According to the Garmin, we were going to arrive at Pam’s house at 4.11. We figured that would get us there before rush hour in Phoenix. And if we had been in Cleveland or Charleston, that would have been true. But not quite in Phoenix. With the bazillion people travelling into and out of the city, many have a stagger start and stop time so the roads can have a longer, but less clogged up, rush hour. That meant we were in the early stages of it as we tried to get across Phoenix. We came in on the west side and Pam lives on the east side.

It took us an hour to get there via (as they say here) the 10 and the 60. I have no idea why they put the “the” in there, but it is ubiquitous here. And here is where we are and now it sounds funny if I don’t add it to the route number while I’m out here. That nonsense stops as soon as I get back to 26 or 95.

By the time we got to Pam’s, I was a nervous wreck. Dick managed to drive in that crap without knowing where he was going and crossing three or four lanes in this direction or that. I just kept trying not to scream.

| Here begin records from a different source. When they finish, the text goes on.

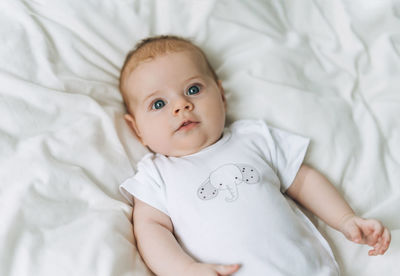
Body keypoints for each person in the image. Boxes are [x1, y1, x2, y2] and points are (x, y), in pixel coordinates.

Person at [118, 35, 391, 276]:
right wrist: (184, 270)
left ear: (221, 95)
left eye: (193, 89)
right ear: (136, 129)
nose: (181, 105)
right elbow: (150, 230)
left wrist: (345, 219)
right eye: (158, 104)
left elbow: (304, 180)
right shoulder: (157, 175)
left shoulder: (253, 138)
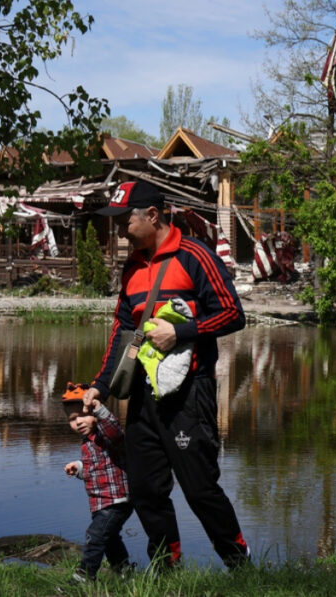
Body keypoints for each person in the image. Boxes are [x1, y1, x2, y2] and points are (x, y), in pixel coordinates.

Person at [83, 180, 251, 570]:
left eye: (126, 219)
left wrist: (181, 331)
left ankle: (239, 563)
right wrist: (100, 387)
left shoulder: (195, 256)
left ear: (152, 216)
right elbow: (121, 336)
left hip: (190, 394)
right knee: (145, 489)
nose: (121, 227)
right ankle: (165, 566)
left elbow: (232, 314)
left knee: (200, 488)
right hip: (142, 397)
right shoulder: (131, 268)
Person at [61, 382, 132, 582]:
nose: (79, 422)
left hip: (117, 500)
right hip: (101, 502)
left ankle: (84, 576)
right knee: (108, 538)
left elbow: (115, 431)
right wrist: (79, 468)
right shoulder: (87, 443)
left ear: (95, 412)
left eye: (84, 415)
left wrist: (99, 409)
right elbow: (95, 470)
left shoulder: (105, 434)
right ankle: (124, 572)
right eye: (73, 419)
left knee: (95, 536)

I watched the red and yellow lines on the Garmin and was immensely relieved when they all went away.

To add to the delight of the urban drive time, just north of Phoenix it started to rain. It would sprinkle and then rain and then pour for ninety seconds and then rain and then sprinkle and then rain and then stop and then rain some more. There was no set speed that was correct for the windshield wipers, either. It was just not a nice drive. But then, at the very end, we got a rainbow. I guess that was supposed to make up for the rest of it.

We got home (around 4.30) and Pam had a turkey breast in the Crockpot. When we were ready to eat, we fleshed that out with some sides. It was delicious and didn’t have us in another damn restaurant. I’m not the biggest fan of dining out and doing so for meal after meal for days has been exhausting. I would rather just cook. For me, it is easier and far less time consuming. And usually tastes better.

We sat around and relaxed. Pam and I crocheted. Dick did not. We talked and laughed and then finally all tumbled off to bed. And so went another day of vacation.